Afin de remettre en contexte les négociations du TTIP, il convient de rappeler brièvement en quoi consiste celui-ci. C’est un accord commercial, qui actuellement est en cours de négociation entre l’Union européenne (UE) et les États-Unis (USA), depuis 2013. Il s’agit de mettre en place une gigantesque zone de libre-échange transatlantique correspondant à un marché de plus de 800 millions de consommateurs potentiels. Ce marché mettrait en place de nouvelles règlementations permettant d’exporter, d’importer et d’investir outre-Atlantique et inversement. Pour ce faire, le traité devrait “réduire les formalités administratives coûteuses et coordonner les réglementations techniques pour les rendre plus efficaces”, c’est-à-dire supprimer les droits de douane, les dispositifs de protectionnisme nationaux mais surtout, converger vers des normes communes pour faciliter la libre-circulation. Le but, tel que l’affirme la Commission européenne, est de créer des emplois et de la croissance dans l’ensemble de l’UE et des USA en baissant les prix et en offrant plus de choix aux consommateurs. Cecilia MALMSTRÖM, commissaire européenne au commerce qui mène les négociations au nom de l’UE, souligne que le TTIP permettrait au vieux continent d’adapter son économie à la montée en puissance d’économies émergentes et ainsi maintenir son influence dans le monde.
Si ce projet aboutit, il instituera la zone de libre-échange la plus importante de l’Histoire, couvrant 45,5 % du PIB mondial. Ses défenseurs affirment que l’accord conduira à une croissance économique pour les deux parties tandis que les critiques soutiennent qu’il augmentera le pouvoir des entreprises face aux États et compliquera la régulation des marchés. Pourtant, des traités d’envergure similaire ont également fait l’objet de négociations tels qu’ACTA, Canada-EU Trade Agreement (CETA) et le North American Free Trade Agreement (NAFTA). Ce qui diffère avec le TTIP est qu’il s’agit d’une négociation concernant deux géants, l’UE et les USA, moteurs du commerce international depuis la fin de la seconde guerre mondiale. Les ambitions des deux parties sont bien réelles mais il est difficile de conjuguer ambitions et respect du calendrier puisque sont en jeu des sujets sensibles sur le plan technique et politique.
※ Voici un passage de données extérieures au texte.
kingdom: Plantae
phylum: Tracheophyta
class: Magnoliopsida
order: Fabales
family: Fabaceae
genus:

Ainsi, il est légitime de s’interroger : les ambitions des USA et de l’UE sont-elles démesurées, déraisonnables, ou au contraire doivent-elles être maintenues ?
C’est à cette question que les intervenants ont tenté de répondre, exposant les arguments pour et contre la conclusion du traité tel qu’il est actuellement négocié.
Bercero, en faveur dudit traité, a ouvert le débat en rappelant l’origine des négociations du TTIP. Trois principales raisons les justifient selon lui.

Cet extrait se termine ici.